D’une part en portant le nombre de droit de passage, non pas de 2 à 3 mais de 2 à 4. Ceci se justifie par le fait qu’il ne faut pas comparer les candidats aux étudiants passant le concours de première année ou le concours de l’internat, mais aux médecins passant le concours de praticiens hospitaliers qui bénéficient eux de 5 droits de passage. L’amendement serait modifié de la manière suivante : « 2° Au dernier alinéa, le mot : « deux » est remplacé par le mot : « quatre » »
D’autre part, en ce qui concerne, l’épreuve de vérification des connaissances de la langue française, celle-ci est parfaitement légitime, mais ne pourrait on pas en dispenser les praticiens issus de facultés où l’enseignement se fait en français, et/ou ceux ayant obtenus des diplômes de troisième cycle dans les universités françaises ? Ce serait une mesure de pure bon sens , prévue d’ailleurs par l’article 16 du décret du 13 mai 1971 modifié relatif à l’inscription des étudiants dans les universités et les établissements publics à caractère scientifique et culturel indépendants des universités qui prévoit des dispenses de vérifications des connaissances de la langue française, pour des étudiants s’inscrivant en première année, or nous défendons pour notre part des soignants ayant plusieurs années d’études après le diplôme du second degré, ainsi que souvent des diplômes de troisième cycle français !

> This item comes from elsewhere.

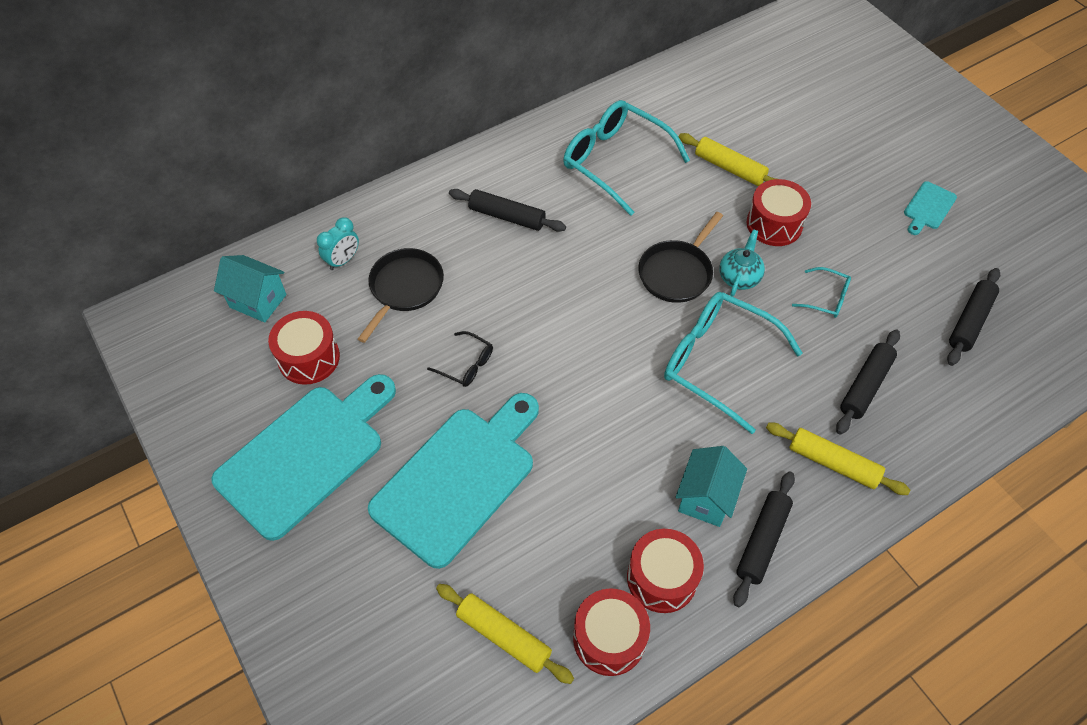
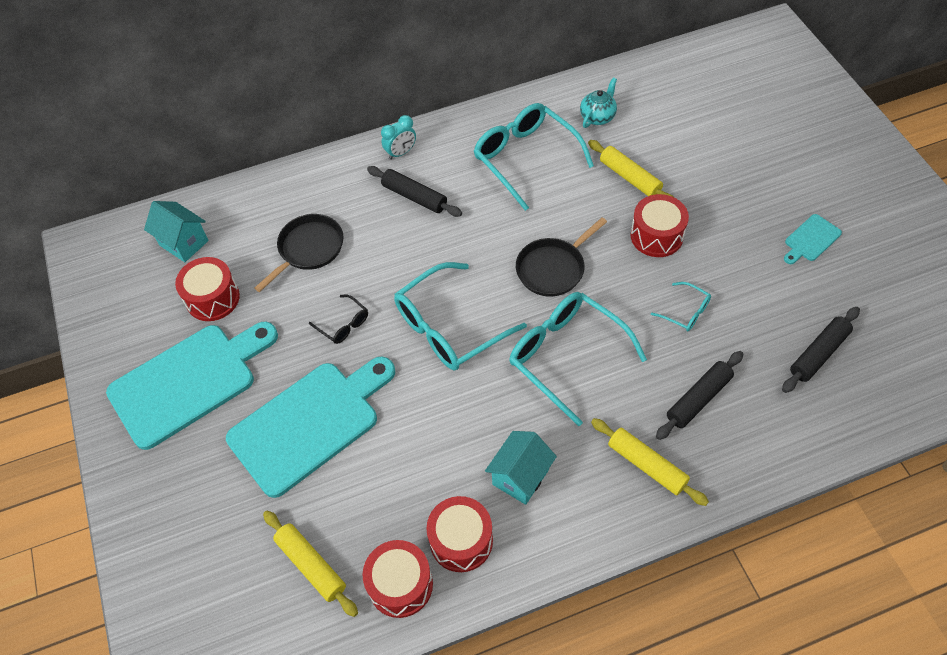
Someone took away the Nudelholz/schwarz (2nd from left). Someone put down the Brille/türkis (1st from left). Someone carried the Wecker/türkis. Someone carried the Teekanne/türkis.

En outre, il faut absolument que le nombre de droits de passage soient décomptés à partir du 22 décembre 2006, afin que tous puissent bénéficier des nouvelles mesures au risque de ne pas autoriser une troisième chance à nombre de candidats qui sont des praticiens ayant exercés déjà depuis plusieurs années, formés et compétents dont notre pays a besoin en cette période de chute de la démographie qui va durer encore de longues années.
L’article 10 serait ainsi modifié : 2°
du VII et le 2°
du VIII de l’article 10 du projet de loi soient complétés par la mention : « Ces trois à compter du 22 décembre 2006 ».
Enfin, il apparaît indispensable de prolonger la période où s’appliquent les mesures dérogatoires. En 2006, on avait fixé l’échéance à décembre 2011, puisque le nombre de droits de passages va être majoré, il est logique de prolonger cette période transitoire de deux ans.
Ces modifications si vous acceptiez de les porter permettrai d’augmenter le nombre de candidats reçus aux épreuves et partant le nombre de praticiens potentiellement enfin autorisés à exercer leur métier.
Par ailleurs, je tiens à attirer votre attention sur la tragique situation des praticiens exerçant sans perspectives d'avenir, sans statut dignedes services qu'ils rendent et de leur compétence. ceux-ci devraient bénéficier du droit de postuler d'un statut de praticien attaché associé et devrait eux aussi jouir du droit de passer un examen et non pas un concours.
En espérant avoir pu attirer votre attention sur cette question et recueillir votre soutien, veuillez croire monsieur le Député, à l’expression de ma profonde considération.